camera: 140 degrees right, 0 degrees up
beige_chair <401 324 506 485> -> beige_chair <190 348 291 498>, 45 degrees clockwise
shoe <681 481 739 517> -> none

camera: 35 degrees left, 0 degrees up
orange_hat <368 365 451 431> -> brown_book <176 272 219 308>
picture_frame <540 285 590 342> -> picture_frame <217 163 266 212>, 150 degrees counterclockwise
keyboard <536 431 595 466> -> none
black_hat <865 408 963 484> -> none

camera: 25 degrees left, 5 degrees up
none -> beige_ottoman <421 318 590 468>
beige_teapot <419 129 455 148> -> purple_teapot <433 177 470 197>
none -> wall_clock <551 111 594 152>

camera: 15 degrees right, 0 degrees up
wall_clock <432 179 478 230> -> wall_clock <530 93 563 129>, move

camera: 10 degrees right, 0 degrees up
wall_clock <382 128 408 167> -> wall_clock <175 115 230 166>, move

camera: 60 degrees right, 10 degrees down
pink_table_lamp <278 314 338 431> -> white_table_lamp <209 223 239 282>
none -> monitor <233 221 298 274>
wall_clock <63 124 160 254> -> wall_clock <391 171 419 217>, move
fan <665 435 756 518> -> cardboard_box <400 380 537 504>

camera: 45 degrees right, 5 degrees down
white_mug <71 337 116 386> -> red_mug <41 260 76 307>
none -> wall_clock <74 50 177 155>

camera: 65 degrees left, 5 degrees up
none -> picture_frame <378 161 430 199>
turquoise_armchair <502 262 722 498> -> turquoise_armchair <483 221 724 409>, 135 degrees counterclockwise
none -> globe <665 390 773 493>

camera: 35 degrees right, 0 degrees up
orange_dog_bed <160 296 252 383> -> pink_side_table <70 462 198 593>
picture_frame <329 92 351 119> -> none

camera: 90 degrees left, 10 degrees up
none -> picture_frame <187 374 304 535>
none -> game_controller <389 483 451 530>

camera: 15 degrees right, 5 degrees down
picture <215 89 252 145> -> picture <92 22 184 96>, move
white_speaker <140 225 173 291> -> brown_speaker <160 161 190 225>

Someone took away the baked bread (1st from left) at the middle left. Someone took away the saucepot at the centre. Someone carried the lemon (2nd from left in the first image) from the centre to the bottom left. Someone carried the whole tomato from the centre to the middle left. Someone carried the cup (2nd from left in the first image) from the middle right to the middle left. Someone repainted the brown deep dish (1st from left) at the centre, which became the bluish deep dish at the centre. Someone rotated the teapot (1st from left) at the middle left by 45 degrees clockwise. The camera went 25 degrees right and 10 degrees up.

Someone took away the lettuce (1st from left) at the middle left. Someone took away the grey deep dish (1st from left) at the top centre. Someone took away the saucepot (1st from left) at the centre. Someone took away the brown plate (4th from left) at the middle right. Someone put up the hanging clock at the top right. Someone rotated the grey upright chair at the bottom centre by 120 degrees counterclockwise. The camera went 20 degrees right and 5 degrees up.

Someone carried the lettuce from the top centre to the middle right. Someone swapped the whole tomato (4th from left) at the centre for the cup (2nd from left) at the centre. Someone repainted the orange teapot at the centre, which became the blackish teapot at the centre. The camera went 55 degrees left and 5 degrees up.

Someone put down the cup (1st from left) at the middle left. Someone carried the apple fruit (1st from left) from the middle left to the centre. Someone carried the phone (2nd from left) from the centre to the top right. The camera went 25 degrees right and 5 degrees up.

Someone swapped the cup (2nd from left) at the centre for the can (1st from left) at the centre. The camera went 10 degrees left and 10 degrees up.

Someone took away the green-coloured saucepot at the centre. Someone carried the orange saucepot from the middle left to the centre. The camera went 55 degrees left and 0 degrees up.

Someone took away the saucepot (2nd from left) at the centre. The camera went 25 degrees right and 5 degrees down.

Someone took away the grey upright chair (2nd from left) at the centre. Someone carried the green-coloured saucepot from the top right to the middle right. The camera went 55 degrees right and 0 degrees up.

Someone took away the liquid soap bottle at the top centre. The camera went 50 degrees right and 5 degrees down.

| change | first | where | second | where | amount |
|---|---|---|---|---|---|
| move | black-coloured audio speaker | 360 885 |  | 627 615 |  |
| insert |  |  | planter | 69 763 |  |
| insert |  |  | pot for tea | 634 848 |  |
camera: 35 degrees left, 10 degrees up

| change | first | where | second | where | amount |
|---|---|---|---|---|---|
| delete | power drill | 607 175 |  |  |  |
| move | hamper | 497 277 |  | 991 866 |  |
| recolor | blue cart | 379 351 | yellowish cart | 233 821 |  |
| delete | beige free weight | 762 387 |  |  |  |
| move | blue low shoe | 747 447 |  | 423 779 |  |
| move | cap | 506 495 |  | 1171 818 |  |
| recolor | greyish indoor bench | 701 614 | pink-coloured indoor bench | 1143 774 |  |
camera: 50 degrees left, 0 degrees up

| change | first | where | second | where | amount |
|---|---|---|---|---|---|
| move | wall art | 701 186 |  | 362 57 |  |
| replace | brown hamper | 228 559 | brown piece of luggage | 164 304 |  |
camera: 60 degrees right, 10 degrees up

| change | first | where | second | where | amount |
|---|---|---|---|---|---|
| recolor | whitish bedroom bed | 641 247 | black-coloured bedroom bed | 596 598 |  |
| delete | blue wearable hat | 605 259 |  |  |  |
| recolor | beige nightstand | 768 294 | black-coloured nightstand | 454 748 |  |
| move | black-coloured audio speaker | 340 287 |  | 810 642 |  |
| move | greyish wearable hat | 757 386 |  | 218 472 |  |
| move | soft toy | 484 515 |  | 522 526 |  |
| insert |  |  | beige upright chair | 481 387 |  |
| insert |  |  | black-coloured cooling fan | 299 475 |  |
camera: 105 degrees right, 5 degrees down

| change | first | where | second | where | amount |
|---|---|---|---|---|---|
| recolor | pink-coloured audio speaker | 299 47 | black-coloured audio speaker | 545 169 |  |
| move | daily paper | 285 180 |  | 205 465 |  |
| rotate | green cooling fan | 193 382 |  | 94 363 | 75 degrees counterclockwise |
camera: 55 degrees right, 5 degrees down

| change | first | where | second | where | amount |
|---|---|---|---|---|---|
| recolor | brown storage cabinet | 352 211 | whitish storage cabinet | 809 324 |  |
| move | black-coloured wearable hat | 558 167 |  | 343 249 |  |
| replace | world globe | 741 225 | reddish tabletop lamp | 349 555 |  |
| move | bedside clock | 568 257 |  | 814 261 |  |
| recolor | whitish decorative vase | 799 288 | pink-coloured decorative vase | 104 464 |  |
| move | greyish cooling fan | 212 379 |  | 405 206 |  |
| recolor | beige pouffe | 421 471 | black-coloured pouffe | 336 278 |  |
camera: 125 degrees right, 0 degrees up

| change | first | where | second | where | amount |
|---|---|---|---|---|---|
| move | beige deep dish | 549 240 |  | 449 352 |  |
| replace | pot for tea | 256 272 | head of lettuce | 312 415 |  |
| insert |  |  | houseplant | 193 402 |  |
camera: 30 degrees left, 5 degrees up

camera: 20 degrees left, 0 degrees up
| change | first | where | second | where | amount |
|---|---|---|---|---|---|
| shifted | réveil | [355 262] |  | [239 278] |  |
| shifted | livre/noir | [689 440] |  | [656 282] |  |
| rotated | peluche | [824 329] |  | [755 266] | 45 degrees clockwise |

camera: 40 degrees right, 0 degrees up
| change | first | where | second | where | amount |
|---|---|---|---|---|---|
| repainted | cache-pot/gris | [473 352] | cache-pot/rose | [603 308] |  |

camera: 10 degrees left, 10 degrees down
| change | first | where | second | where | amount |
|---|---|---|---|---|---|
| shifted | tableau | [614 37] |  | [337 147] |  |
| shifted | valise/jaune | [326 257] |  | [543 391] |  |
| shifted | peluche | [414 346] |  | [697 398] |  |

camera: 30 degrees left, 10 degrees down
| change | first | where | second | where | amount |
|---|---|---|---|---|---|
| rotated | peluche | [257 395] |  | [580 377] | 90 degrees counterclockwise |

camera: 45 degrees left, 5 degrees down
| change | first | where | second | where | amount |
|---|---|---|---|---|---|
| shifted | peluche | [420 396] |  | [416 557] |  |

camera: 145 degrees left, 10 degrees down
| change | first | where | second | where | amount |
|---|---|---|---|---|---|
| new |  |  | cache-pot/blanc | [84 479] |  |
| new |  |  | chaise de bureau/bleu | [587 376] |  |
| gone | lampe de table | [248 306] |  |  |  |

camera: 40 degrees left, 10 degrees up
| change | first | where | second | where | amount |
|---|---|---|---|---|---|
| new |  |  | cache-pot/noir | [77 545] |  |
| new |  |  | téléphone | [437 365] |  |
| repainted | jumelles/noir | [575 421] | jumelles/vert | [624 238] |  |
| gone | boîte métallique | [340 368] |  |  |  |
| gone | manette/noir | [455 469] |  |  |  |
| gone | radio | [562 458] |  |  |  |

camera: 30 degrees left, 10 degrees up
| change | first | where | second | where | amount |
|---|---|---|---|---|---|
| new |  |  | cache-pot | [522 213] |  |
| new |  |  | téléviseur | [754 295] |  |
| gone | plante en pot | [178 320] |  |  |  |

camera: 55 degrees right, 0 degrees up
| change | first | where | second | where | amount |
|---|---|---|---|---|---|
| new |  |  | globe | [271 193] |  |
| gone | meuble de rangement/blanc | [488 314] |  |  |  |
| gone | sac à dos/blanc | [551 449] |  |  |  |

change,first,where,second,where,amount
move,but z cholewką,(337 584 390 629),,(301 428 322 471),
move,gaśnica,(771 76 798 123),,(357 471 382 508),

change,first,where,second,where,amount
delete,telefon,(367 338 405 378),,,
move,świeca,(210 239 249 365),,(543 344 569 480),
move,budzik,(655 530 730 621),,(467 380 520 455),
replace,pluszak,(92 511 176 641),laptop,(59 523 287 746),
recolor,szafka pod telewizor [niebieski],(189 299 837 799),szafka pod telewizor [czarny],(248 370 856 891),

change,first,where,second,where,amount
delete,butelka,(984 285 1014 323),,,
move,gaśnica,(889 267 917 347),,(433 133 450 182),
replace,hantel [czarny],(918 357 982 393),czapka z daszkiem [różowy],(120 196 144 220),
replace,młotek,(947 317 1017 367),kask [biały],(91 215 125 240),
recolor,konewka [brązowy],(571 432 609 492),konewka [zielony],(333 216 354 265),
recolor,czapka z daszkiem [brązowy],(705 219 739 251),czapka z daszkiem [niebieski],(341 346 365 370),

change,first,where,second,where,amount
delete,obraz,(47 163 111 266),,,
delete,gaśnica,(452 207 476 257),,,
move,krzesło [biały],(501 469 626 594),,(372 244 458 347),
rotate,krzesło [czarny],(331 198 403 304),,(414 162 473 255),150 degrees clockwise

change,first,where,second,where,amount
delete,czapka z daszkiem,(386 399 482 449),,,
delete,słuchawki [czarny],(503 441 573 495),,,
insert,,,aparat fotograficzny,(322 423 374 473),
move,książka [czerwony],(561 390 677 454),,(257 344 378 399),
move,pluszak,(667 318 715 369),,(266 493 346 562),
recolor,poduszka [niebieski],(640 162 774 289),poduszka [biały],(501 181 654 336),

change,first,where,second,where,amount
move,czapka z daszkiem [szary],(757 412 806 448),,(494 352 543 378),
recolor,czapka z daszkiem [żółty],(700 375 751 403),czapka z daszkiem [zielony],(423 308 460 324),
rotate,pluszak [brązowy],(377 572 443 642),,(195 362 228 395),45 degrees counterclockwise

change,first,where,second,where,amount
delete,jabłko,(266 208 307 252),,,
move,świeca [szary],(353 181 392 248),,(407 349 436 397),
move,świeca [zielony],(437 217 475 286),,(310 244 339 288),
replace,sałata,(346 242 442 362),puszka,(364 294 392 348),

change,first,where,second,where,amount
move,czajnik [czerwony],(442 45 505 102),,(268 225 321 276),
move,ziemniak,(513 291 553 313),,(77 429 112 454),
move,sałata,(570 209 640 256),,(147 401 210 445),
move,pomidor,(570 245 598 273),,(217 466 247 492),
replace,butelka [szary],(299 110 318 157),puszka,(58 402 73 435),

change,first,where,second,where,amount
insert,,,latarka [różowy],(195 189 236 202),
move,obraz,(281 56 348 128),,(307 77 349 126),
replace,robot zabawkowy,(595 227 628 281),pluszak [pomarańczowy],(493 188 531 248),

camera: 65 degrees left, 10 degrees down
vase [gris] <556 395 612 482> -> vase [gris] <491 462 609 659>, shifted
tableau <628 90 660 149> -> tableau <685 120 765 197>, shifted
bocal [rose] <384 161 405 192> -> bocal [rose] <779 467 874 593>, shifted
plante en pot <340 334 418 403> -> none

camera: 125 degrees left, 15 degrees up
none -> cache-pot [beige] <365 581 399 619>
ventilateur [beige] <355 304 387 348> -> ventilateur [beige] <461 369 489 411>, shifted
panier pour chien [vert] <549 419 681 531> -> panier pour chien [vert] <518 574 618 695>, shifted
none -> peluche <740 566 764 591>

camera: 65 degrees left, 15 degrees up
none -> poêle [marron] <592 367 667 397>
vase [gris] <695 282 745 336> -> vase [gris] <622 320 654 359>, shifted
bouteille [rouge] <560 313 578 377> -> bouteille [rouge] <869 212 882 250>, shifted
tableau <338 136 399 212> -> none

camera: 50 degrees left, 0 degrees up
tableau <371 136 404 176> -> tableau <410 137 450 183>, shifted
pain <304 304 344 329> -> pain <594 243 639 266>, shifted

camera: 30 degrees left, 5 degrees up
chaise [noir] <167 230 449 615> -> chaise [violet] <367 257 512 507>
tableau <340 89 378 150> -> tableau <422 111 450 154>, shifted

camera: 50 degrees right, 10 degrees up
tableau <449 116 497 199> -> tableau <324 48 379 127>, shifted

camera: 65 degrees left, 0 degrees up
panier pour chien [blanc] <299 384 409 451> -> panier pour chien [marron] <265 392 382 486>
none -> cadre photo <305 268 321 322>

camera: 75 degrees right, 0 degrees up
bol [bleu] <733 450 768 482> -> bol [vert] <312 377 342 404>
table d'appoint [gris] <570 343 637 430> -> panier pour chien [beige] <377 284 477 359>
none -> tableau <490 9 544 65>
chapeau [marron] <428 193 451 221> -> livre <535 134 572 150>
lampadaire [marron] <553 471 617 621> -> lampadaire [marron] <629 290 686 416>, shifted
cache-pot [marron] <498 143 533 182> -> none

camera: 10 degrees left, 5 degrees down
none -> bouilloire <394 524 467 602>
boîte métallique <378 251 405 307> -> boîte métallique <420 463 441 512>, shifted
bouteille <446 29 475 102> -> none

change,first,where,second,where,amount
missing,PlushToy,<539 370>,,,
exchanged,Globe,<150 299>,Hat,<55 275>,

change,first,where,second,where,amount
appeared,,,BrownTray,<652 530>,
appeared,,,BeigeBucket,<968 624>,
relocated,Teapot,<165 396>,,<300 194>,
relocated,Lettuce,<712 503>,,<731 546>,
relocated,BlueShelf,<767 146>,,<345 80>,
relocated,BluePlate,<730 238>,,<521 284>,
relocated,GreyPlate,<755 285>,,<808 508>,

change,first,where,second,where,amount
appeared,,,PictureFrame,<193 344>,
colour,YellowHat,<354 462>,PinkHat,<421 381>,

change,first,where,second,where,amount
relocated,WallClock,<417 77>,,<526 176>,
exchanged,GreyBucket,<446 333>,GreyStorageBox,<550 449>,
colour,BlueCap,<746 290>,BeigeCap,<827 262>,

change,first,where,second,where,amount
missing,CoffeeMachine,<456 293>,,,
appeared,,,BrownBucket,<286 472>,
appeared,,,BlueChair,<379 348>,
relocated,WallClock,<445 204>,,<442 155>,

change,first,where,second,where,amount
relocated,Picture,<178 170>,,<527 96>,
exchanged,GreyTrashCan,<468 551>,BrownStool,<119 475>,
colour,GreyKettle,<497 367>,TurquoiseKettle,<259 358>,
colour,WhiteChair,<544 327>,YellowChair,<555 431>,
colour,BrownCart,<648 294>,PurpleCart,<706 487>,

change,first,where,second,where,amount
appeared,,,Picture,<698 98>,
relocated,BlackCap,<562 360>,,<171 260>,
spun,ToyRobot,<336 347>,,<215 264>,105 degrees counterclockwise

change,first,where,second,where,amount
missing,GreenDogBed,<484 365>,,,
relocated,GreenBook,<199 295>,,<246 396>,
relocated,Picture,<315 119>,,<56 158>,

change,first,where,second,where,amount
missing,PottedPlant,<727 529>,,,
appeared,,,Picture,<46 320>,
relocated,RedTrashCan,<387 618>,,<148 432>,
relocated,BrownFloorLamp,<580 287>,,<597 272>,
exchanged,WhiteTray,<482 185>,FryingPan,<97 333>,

● ● ●

> _Work instruction_: Using the entries above, output exactly the lines between the line holding "camera: 65 degrees left, 10 degrees down" and the line holding "bocal [rose] <384", end lines included, and nothing more.

> _Answer space_:
camera: 65 degrees left, 10 degrees down
vase [gris] <556 395 612 482> -> vase [gris] <491 462 609 659>, shifted
tableau <628 90 660 149> -> tableau <685 120 765 197>, shifted
bocal [rose] <384 161 405 192> -> bocal [rose] <779 467 874 593>, shifted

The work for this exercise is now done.